### WHAT THE EXERCISE ASKS
List every line in the items below that contains the word "viestiketjut".

- - -

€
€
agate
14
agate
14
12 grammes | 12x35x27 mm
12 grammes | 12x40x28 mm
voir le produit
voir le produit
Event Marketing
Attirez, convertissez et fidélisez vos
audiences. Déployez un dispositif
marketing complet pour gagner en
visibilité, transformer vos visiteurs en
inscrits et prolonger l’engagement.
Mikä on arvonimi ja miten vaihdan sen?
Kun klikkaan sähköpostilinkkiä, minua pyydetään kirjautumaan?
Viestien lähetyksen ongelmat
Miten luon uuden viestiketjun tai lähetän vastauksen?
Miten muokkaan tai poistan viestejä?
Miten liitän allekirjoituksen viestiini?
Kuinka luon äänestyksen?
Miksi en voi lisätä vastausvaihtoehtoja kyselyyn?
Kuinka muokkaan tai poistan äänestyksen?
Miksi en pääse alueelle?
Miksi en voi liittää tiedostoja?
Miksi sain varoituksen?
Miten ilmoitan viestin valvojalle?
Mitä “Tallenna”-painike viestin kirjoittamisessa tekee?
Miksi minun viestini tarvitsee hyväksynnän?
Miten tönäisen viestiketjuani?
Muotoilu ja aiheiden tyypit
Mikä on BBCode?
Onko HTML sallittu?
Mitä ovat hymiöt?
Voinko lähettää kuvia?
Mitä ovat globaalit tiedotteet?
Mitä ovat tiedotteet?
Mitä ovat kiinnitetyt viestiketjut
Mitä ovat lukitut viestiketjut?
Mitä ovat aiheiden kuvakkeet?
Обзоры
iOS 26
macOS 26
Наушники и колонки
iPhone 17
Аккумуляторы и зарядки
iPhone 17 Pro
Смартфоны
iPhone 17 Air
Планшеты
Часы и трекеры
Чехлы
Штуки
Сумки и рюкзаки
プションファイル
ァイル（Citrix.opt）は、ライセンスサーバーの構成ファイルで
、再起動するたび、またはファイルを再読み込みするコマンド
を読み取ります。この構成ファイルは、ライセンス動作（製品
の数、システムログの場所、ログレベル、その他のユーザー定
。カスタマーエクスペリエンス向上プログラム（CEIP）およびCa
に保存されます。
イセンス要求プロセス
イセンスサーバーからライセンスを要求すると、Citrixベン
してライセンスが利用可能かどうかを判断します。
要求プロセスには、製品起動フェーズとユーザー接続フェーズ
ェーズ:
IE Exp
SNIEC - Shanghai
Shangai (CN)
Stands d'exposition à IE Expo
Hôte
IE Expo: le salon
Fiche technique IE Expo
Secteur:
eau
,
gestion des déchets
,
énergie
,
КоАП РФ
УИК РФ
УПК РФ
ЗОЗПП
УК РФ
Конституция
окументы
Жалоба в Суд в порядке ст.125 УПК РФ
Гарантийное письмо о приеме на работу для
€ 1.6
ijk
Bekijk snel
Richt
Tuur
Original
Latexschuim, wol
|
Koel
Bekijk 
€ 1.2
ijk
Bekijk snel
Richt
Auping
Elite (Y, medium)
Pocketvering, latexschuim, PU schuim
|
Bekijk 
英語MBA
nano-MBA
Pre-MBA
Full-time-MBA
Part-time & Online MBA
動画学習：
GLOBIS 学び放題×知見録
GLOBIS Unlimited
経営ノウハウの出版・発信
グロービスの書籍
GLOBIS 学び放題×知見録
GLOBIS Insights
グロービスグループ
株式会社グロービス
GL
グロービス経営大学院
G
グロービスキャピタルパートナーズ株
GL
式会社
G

- - -

### WRITTEN RESPONSE
Mitä ovat kiinnitetyt viestiketjut
Mitä ovat lukitut viestiketjut?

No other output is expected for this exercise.